Required action:
Set down the text of each entry below line for line, without any change, leaving out the pictures.

Rendered chart images
+---+
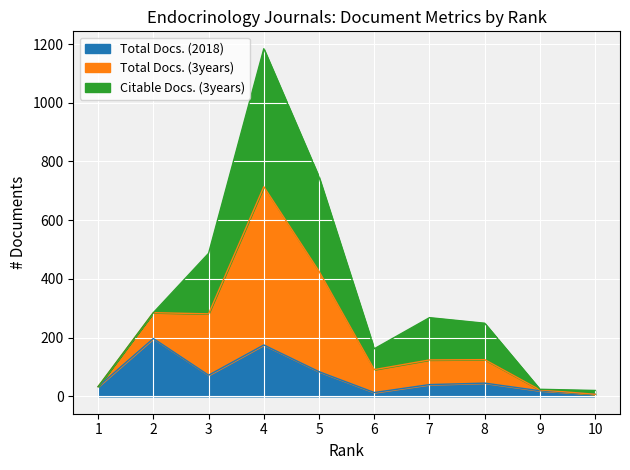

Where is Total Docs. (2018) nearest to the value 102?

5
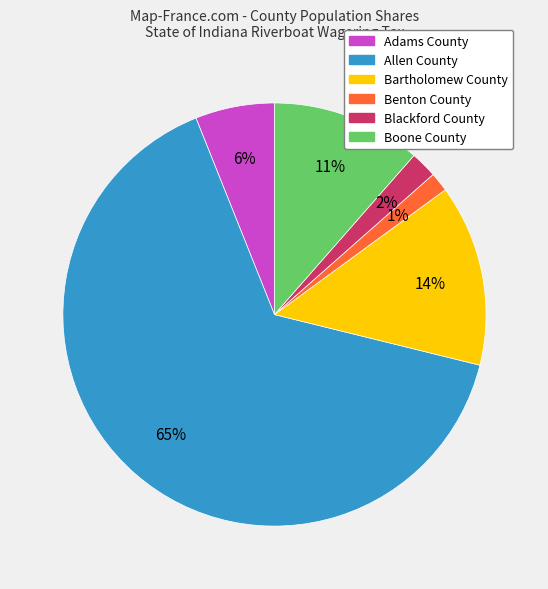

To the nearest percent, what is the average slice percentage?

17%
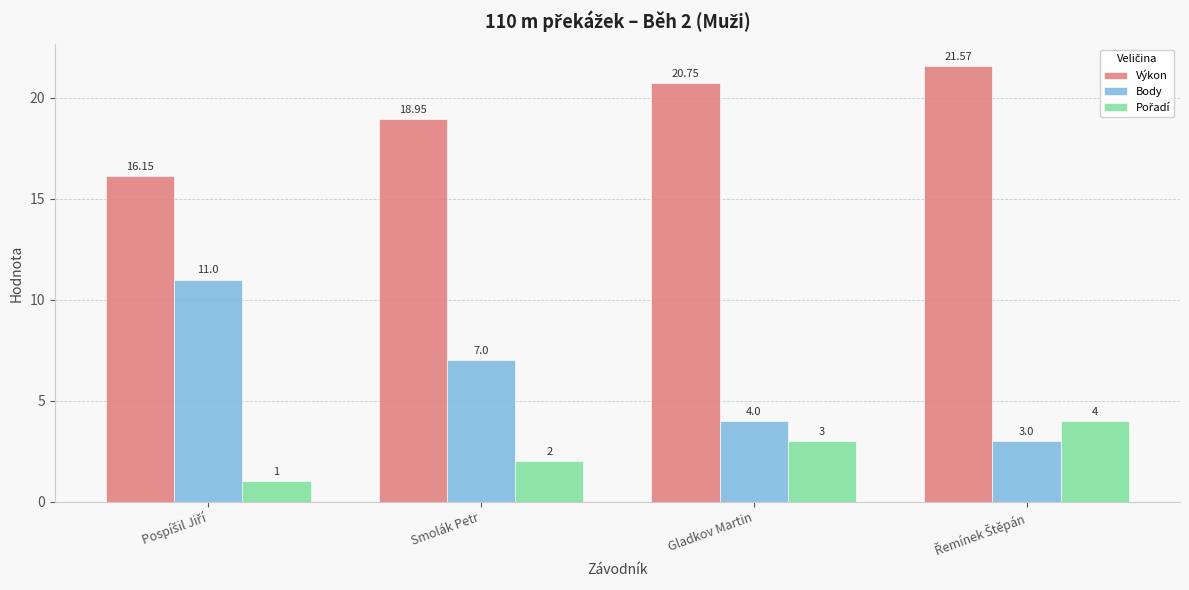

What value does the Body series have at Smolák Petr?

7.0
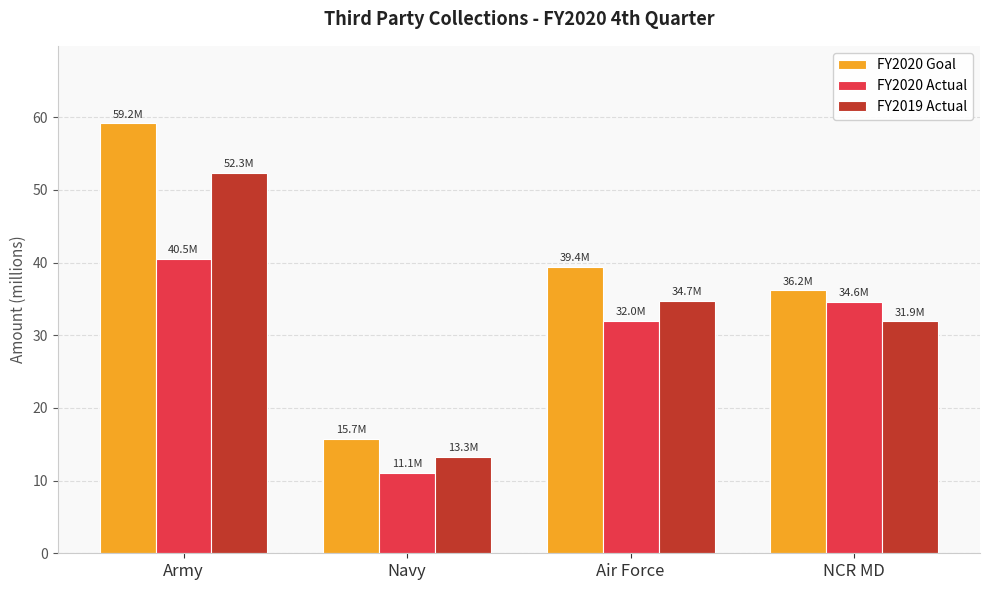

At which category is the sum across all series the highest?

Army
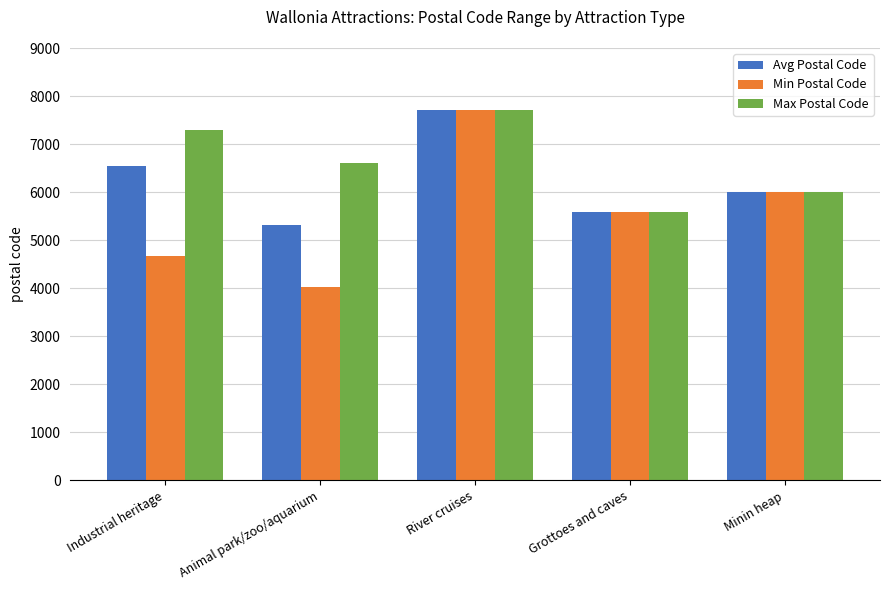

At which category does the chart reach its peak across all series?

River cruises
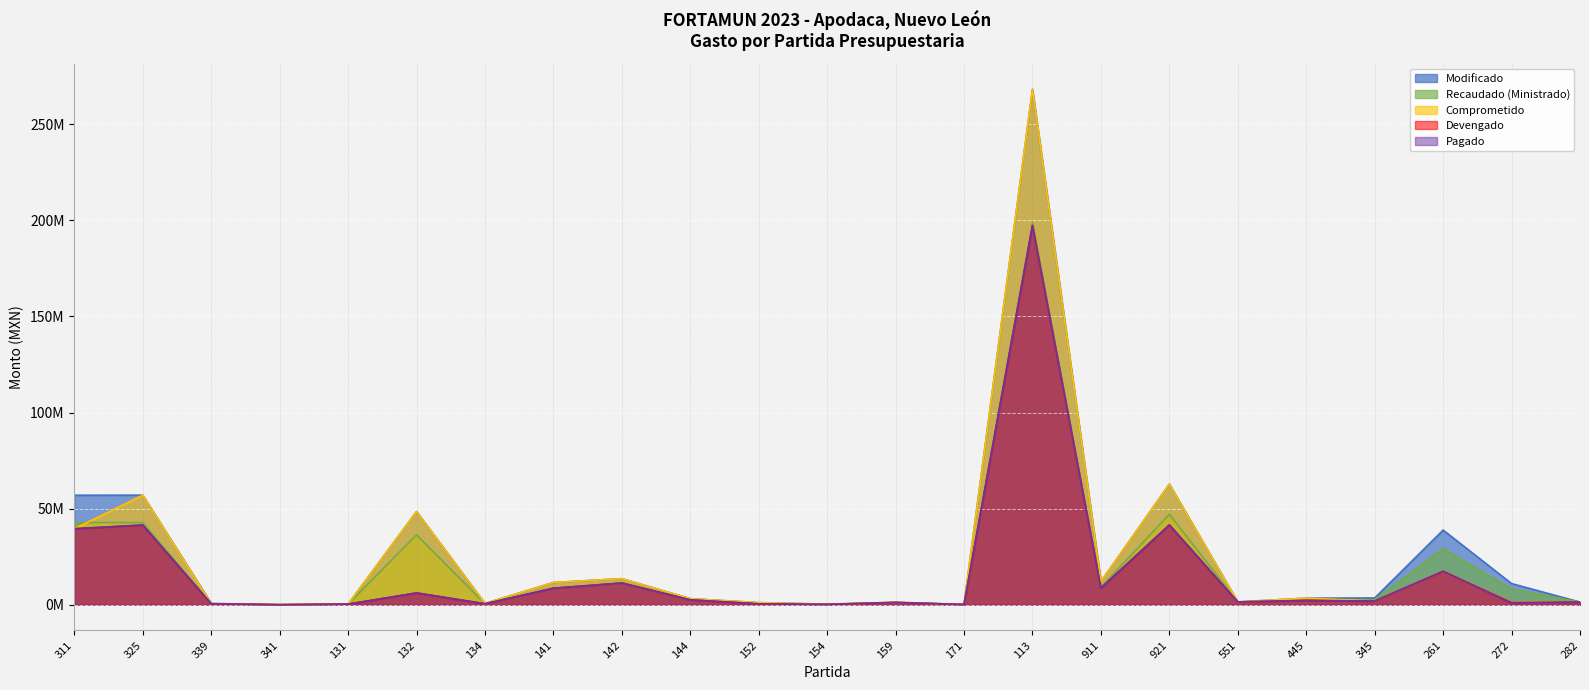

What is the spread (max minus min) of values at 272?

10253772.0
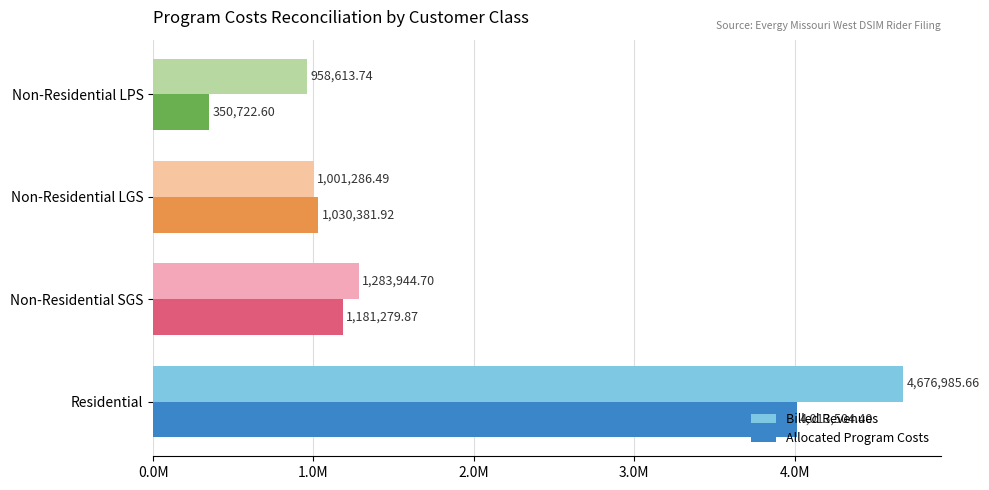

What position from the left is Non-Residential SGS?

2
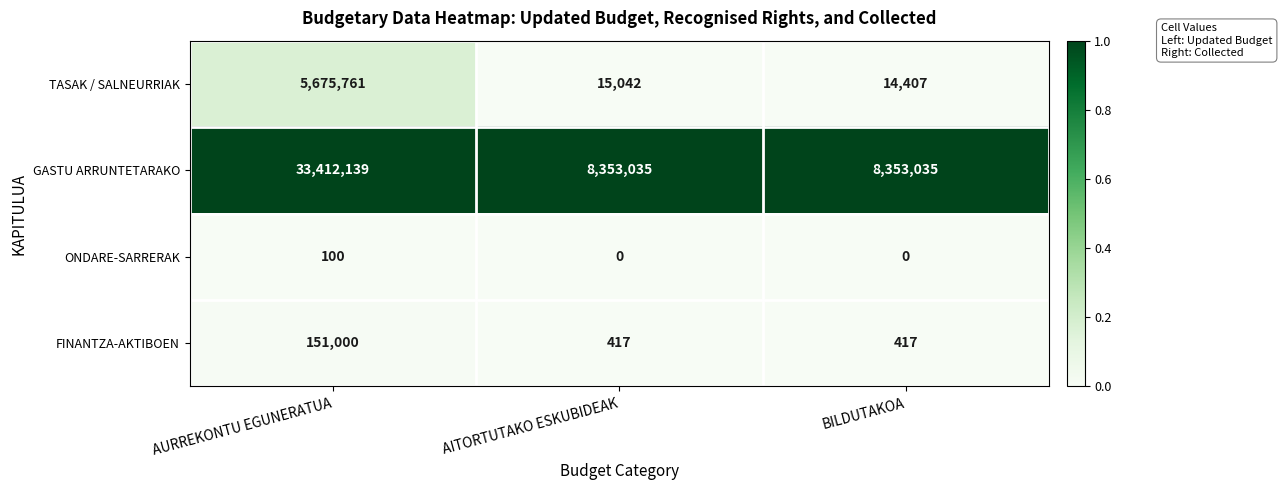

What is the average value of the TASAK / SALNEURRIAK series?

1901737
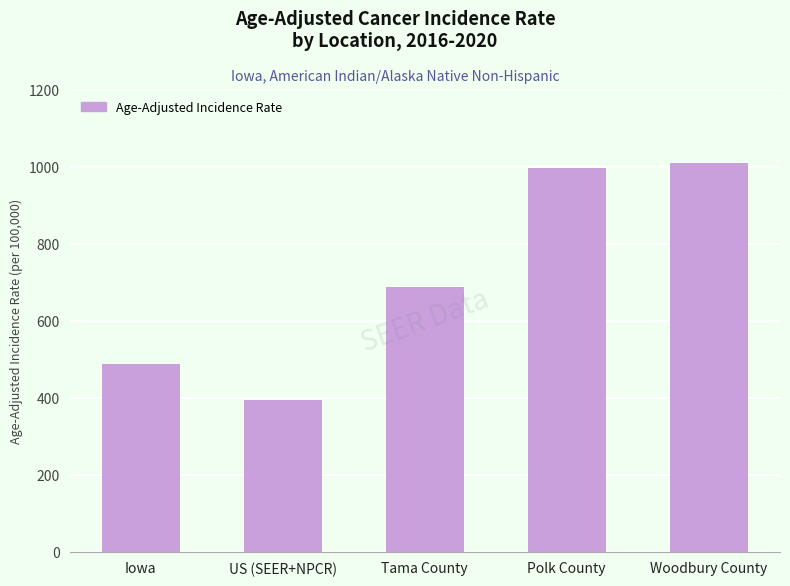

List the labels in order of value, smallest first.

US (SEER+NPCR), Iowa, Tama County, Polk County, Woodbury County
+---+
Task solution:
Where is Total Docs. (2018) nearest to the value 102?

5

To the nearest percent, what is the average slice percentage?

17%

What value does the Body series have at Smolák Petr?

7.0

At which category is the sum across all series the highest?

Army

At which category does the chart reach its peak across all series?

River cruises

What is the spread (max minus min) of values at 272?

10253772.0

What position from the left is Non-Residential SGS?

2

What is the average value of the TASAK / SALNEURRIAK series?

1901737

List the labels in order of value, smallest first.

US (SEER+NPCR), Iowa, Tama County, Polk County, Woodbury County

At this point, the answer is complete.